My cousin has 3 children ages 4, 2 1/2 and 1. She has fed all of her kids soda and fast food on a regular basis I'm talking at 9 months old she'll put soda in the kids bottle. I'm not against fast food or soda but please, I think she's pushing it.
I don't say a word, it's none of my business.
For some reason the woman is greatly offended by me nursing my child and always vocalizes how she finds it creepy and weird.
At her daughters birthday party at her house I went into the guest room to nurse Grace, and I had a nursing cover on incase someone walked in. After we were finished we went back to the party and she once again stated that is skeeves her out. I just replied with, "well, to each their own I guess"

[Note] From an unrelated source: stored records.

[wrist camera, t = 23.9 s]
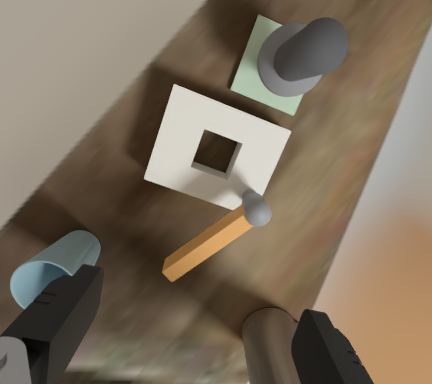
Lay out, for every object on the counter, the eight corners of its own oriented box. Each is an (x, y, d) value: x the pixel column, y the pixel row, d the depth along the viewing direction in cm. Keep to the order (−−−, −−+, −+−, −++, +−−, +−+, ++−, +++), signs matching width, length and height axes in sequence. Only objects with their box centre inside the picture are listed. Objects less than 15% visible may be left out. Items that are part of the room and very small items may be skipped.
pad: (323, 46, 35) (325, 45, 35) (292, 115, 38) (293, 115, 37) (257, 15, 34) (258, 14, 33) (230, 89, 36) (230, 89, 36)
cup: (65, 214, 41) (20, 250, 31) (116, 235, 42) (88, 276, 32) (49, 255, 42) (1, 302, 33) (97, 275, 44) (66, 325, 34)
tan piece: (256, 188, 33) (262, 197, 30) (269, 205, 34) (276, 216, 31) (162, 254, 36) (158, 270, 32) (177, 269, 36) (174, 287, 33)
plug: (314, 50, 35) (383, 17, 21) (290, 106, 37) (340, 107, 23) (263, 27, 34) (302, -23, 20) (240, 85, 36) (264, 74, 22)
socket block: (282, 128, 38) (297, 133, 32) (248, 206, 41) (255, 224, 35) (177, 85, 36) (171, 82, 30) (149, 171, 39) (139, 184, 33)
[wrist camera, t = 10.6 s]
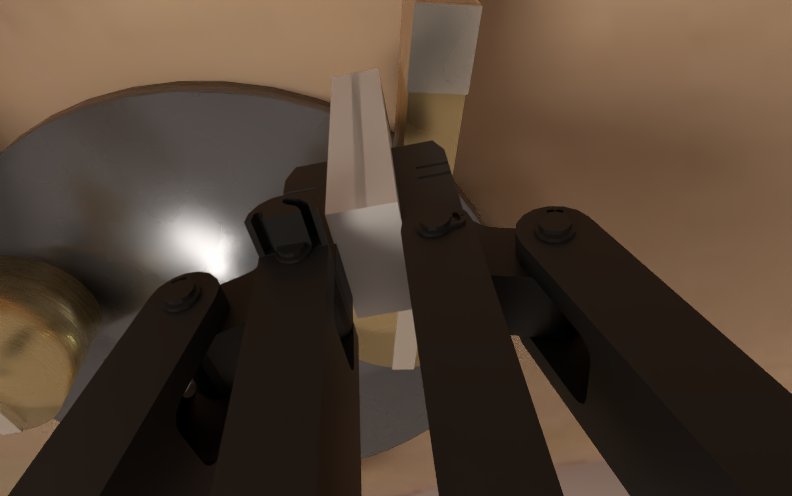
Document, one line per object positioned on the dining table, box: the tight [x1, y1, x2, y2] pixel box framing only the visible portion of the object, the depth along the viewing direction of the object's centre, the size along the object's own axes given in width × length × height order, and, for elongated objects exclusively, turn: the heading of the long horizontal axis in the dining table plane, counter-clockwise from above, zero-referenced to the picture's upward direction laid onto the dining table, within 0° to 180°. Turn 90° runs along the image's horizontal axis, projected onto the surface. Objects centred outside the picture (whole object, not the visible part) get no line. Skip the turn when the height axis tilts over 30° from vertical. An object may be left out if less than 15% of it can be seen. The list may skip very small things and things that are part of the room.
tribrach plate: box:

WTF is her problem, I never push my parenting on anyone, especially nursing or formula feeding because it is such a touchy subject and a very personal decision. But what is it anyone's business to constantly berate me for my parenting choices? UGH ok, vent over.
Re: Breastfeeding, my cousin, and my annoyance
After reading your second sentance, I give you permission to freely judge.

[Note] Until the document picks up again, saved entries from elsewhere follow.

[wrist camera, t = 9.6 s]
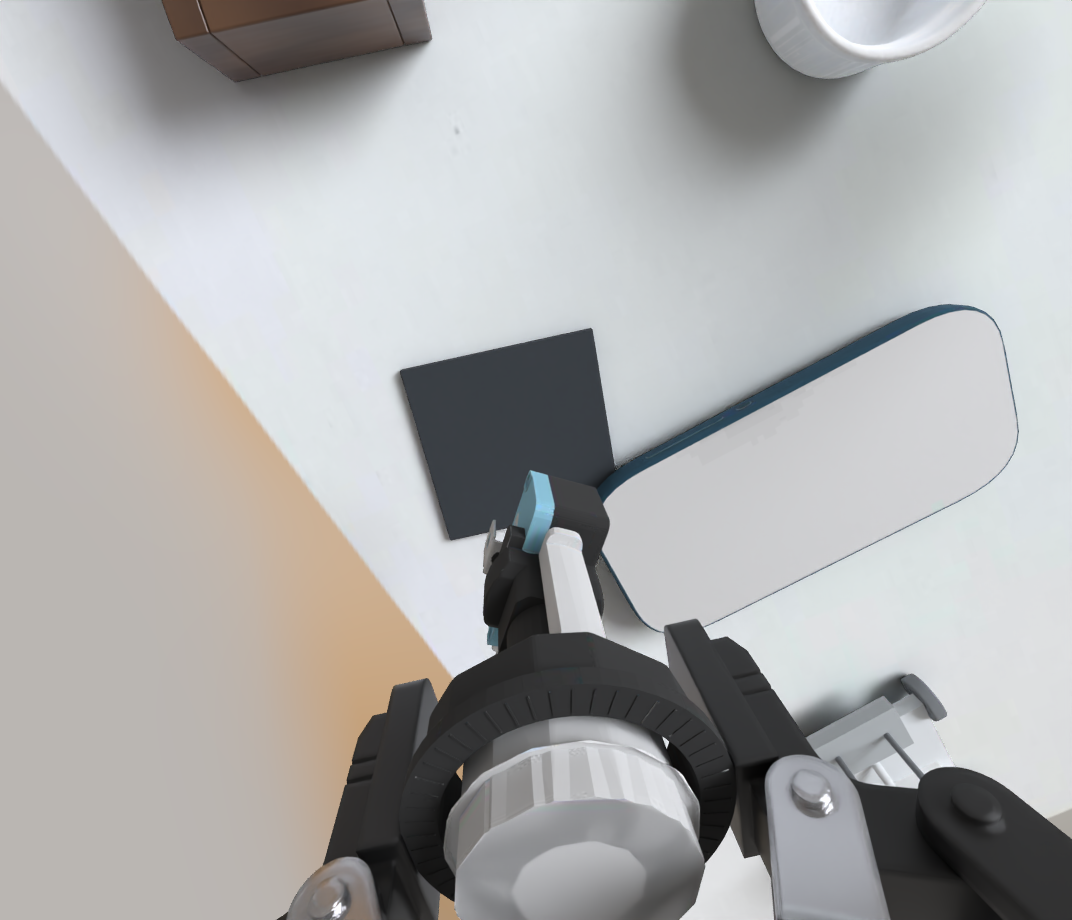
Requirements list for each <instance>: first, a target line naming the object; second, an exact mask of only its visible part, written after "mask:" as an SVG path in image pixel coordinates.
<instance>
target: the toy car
mask: <svg viewBox="0 0 1072 920" xmlns="http://www.w3.org/2000/svg"><path fill="white" fill-rule="evenodd" d="M901 682H902V684H903V686H904V688H905V689H906V691H907V692H908V694H909V695H908V696H907V697H905V698H903V699H901V700H899V701H897V702H895V703H894V704H891V703H890V702H889V701H888V700H887V699H886V698H885V697H884V695H883V696H882V697H880V698H878V699H876V700H874V701H872V702H870V703H869V704H867V705H865V706H863V707H861V708H859V709H857V710H856V711H854V712H852V713H850V714H848V715H846V716H845V717H843V718H841V719H839V720H837V721H835V722H833V723H832V724H830V725H828V726H826V727H824V728H822V729H820V730H819V731H817V732H815V733H813V734H811V735H809V736H808V737H806V739H807V741H808V742H809V744H810V745H811V747H812V748H813V750H814V751H815V752H816V753H817V755H818V756H819V757H820V758H821V759H822V760H824V761H827V762H829V763H830V764H832V765H834V766H835V767H837V768H838V769H839V770H841V771H842V772H843V773H844V774H845V775H846V776H847V777H849V778H852V779H854V780H857V781H860V782H864V783H868V784H875V785H884V786H894V787H905V788H916V789H918V784H919V782H920V779H921V778H922V777H923V776H924V774H926V773H927V772H929V771H930V770H933V769H936V768H941V767H956V766H955V764H954V762H953V760H952V758H951V756H950V755H949V753H948V751H947V749H946V747H945V745H944V743H943V741H942V739H941V737H940V735H939V733H938V731H937V730H936V728H935V726H934V724H933V722H932V720H934V721H939V720H941V719H943V718H945V717H946V716H947V712H946V710H945V708H944V707H943V705H942V704H941V702H940V701H939V699H938V698H937V697H936V696H935V694H934V693H933V692H932V691H931V690H930V689H929V687H928V686H927V685H926V684H925V683H924V682H923V681H922V680H921V679H919V678H918V677H917V676H916V675H914V674H909V675H907V676H905V677H904V678H902V679H901ZM931 719H932V720H931Z"/></svg>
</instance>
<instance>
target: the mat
mask: <svg viewBox="0 0 1072 920" xmlns="http://www.w3.org/2000/svg"><path fill="white" fill-rule="evenodd" d="M400 373H401V377H402V380H403V383H404V387H405V390H406V393H407V397H408V400H409V403H410V407H411V410H412V413H413V417H414V420H415V423H416V427H417V430H418V433H419V437H420V440H421V443H422V447H423V450H424V453H425V457H426V460H427V464H428V467H429V470H430V474H431V477H432V480H433V484H434V487H435V490H436V494H437V497H438V500H439V504H440V507H441V510H442V514H443V517H444V520H445V524H446V527H447V530H448V534H449V537H450V540H455V539H460V538H464V537H469V536H473V535H478V534H482V533H487V532H489V530H490V527H491V524H492V521H493V520H496V530H500V529H505V528H508V526H509V525H512V524H513V521H514V518H515V515H516V512H517V509H518V506H519V503H520V500H521V497H522V494H523V491H524V484H525V481H526V478H527V475H528V473H529V471H530V470H531V471H535V472H538V473H542V474H546V475H550V476H554V477H558V478H562V479H565V480H569V481H573V482H577V483H580V484H584V485H588V486H591V487H595V488H596V489H598V487H599V486H600V485H601V484H602V483H603V482H604V481H605V480H606V479H607V478H608V477H609V476H610V475H611V474H613V473H614V472H615V466H614V460H613V454H612V447H611V441H610V435H609V429H608V423H607V416H606V410H605V404H604V398H603V392H602V386H601V379H600V373H599V367H598V361H597V355H596V348H595V342H594V336H593V330H592V329H591V328H589V329H584V330H580V331H575V332H570V333H566V334H561V335H557V336H552V337H548V338H543V339H539V340H534V341H529V342H525V343H520V344H516V345H511V346H507V347H502V348H498V349H493V350H488V351H484V352H479V353H475V354H470V355H466V356H461V357H457V358H452V359H448V360H443V361H438V362H434V363H429V364H425V365H420V366H416V367H411V368H407V369H402V370H401V371H400Z"/></svg>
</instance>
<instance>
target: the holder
mask: <svg viewBox="0 0 1072 920" xmlns="http://www.w3.org/2000/svg"><path fill="white" fill-rule="evenodd" d="M161 1H162V3H163V6H164V9H165V11H166V14H167V17H168V20H169V22H170V25H171V28H172V30H173V33H174V36H175V39H176V40H177V41H178V42H180V43H181V44H182V45H184V46H185V47H187V48H188V49H189V50H191V51H192V52H193V53H195V54H196V55H198V56H199V57H200V58H202V59H203V60H205V61H206V62H207V63H209V64H210V65H211V66H213V67H214V68H216V69H217V70H218V71H220V72H221V73H223V74H224V75H225V76H227V77H228V78H230V79H231V80H232V81H234V82H238V81H242V80H247V79H252V78H256V77H260V76H261V75H262V76H265V75H270V74H274V73H279V72H284V71H288V70H293V69H298V68H302V67H307V66H311V65H316V64H321V63H325V62H330V61H335V60H339V59H344V58H349V57H353V56H358V55H362V54H367V53H372V52H376V51H381V50H386V49H390V48H395V47H400V46H403V45H404V44H405V45H410V44H415V43H420V42H424V41H429V40H432V35H431V31H430V27H429V22H428V18H427V13H426V9H425V4H424V0H161Z"/></svg>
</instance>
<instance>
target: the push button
mask: <svg viewBox="0 0 1072 920" xmlns="http://www.w3.org/2000/svg"><path fill="white" fill-rule="evenodd" d="M609 528H610V519H609V517H608V515H607V512H606V510H605V508H604V505H603V503H602V501H601V499H600V496H599V494H598V492H597V489H596V488H595V487H591V486H588V485H584V484H580V483H577V482H573V481H569V480H565V479H562V478H558V477H554V476H550V475H546V474H542V473H538V472H535V471H531V470H530V471H529V473H528V475H527V478H526V481H525V484H524V491H523V494H522V497H521V500H520V503H519V506H518V509H517V512H516V515H515V518H514V521H513V524H512V525H509V526H508V528H507V531H506V534H505V537H504V540H503V542H500V541H497V540H495V537H496V520H493V521H492V524H491V527H490V530H489V533H488V537H487V540H486V543H485V548H484V560H483V567H484V569H483V573H484V574H487V575H486V579H485V584H484V606H483V616H484V622H485V623H486V624H487V625H488V626H489V631H488V634H487V645H492V650H493V651H496V655H494V656H492V657H491V658H489V659H487V660H485V661H483V662H481V663H479V664H477V665H476V666H474V667H472V668H470V669H468V670H466V671H464V672H462V673H461V674H459V675H457V676H456V677H455V678H454V679H453V680H452V681H451V683H450V684H449V686H448V687H447V689H446V691H445V692H444V694H443V695H442V697H441V699H440V700H439V702H438V704H437V705H436V707H435V708H434V710H433V712H432V713H431V715H430V718H429V724H428V730H427V735H426V737H425V738H424V739H423V741H422V742H421V744H420V745H419V747H418V749H417V750H416V752H415V754H414V756H413V758H412V760H411V763H410V765H409V767H408V771H407V774H406V778H405V782H404V787H403V793H402V798H401V805H400V813H399V817H400V831H401V834H402V837H403V839H404V841H405V844H406V846H407V848H408V851H409V853H410V855H411V857H412V860H413V862H414V864H415V867H416V869H417V870H418V872H419V873H420V874H421V875H422V877H423V878H424V879H425V880H426V881H427V882H428V883H429V884H430V885H431V886H433V887H434V888H435V889H436V890H437V891H438V892H440V893H441V894H443V895H444V896H446V897H447V898H449V899H450V900H452V901H454V902H455V911H456V912H457V916H458V917H459V918H460V919H461V920H679V919H680V918H681V917H682V916H683V915H684V914H685V913H686V912H687V911H688V910H689V909H690V908H691V907H692V906H693V905H694V904H695V902H696V898H697V895H698V891H699V888H700V884H701V880H702V877H703V873H704V870H705V863H706V862H707V861H708V860H709V858H710V857H711V856H712V855H713V853H714V852H715V851H716V850H717V848H718V846H719V845H720V843H721V842H722V840H723V839H724V837H725V835H726V833H727V831H728V829H729V826H730V824H731V821H732V818H733V815H734V810H735V805H736V796H737V789H736V778H735V772H734V768H733V764H732V762H731V759H730V757H729V755H728V752H727V750H726V748H725V746H724V744H723V742H722V739H721V737H720V735H719V733H718V732H717V730H716V728H715V727H714V725H713V723H712V722H711V721H710V720H709V718H708V717H707V716H706V715H705V713H704V712H703V711H702V710H701V709H700V708H699V707H698V706H696V705H695V704H694V703H693V702H692V701H691V700H689V699H688V697H687V696H686V694H685V692H684V691H683V689H682V688H681V686H680V685H679V683H678V682H677V680H676V678H675V677H674V675H673V674H672V672H671V671H670V669H669V668H668V667H667V666H666V665H665V664H663V663H661V662H659V661H656V660H654V659H652V658H650V657H647V656H645V655H643V654H640V653H638V652H636V651H633V650H631V649H629V648H626V647H624V646H622V645H619V644H617V643H615V642H612V641H610V640H608V639H607V638H606V635H605V631H604V628H603V624H602V621H601V618H602V614H603V608H604V599H603V594H602V590H601V586H600V583H599V580H598V576H597V573H596V570H595V565H596V563H597V560H598V558H599V555H600V553H601V550H602V548H603V545H604V543H605V540H606V538H607V535H608V532H609ZM662 736H663V737H664V738H666V739H667V740H668V741H669V744H668V747H667V749H666V746H665V744H664V741H663V738H662ZM463 763H464V764H463ZM462 764H463V779H462V780H461V779H460V778H459V776H458V775H457V773H456V771H457V770H458V768H459V767H460V766H461V765H462Z"/></svg>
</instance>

Sorry you had to go through this!
Ugh, I don't blame you for being annoyed. What are you going to do though? Everyone always feels the need to push their parenting beliefs on others. My husband's grandma is STILL pissed at us for not feeding Roman cereal at 3 days old and claims that's why he's "fat". He is getting too much breastmilk and we need to stop feeding him. She's nuckin futs.
I just roll my eyes and remind myself that I am making the best choice for my baby and they can take their crappy advice and shove it.
What, were you all out of Mt. Dew?! You responded much more kindly than I would! You went above and beyond to not "skeeve" her out.
THIS. My husband's family doesn't really understand why I BF. Which doesn't really annoy me because they at least understand that's what DH & I wanted. Though his mom did once say I was being selfish by breastfeeding.
It just drives me crazy that I never push breastfeeding to anyone, if they ask me about it I'm more than happy to discuss it with them since it is such a touchy subject. I don't know why she constantly feels the need to openly criticize me and yet I have never said a word to her for how she choses to raise her kids. Which by the way she thinks she's the best mom.
AND on top of criticizing me for nursing Grace, she then hears that my DH was changing her diaper and runs into the room to say sarcastically "wow, Danny changing Grace's diaper!" I told her that he changes his daughter all the time and it's not a big deal. (her husband never changes his daughters diaper)
My DH was annoyed with her. It was left and right blows from her about our parenting.
how does that make you selfish? I don't get it
Because I wasn't "letting" anyone else feed the baby.
This, I don't think anyone who feeds a 9 month old fast food has a right to criticize anyone's parenting decisions food wise.
Exactly! Pop in a bottle would drive me up a wall!!! I would have a hard time being quiet about that. You are a saint for keeping quiet.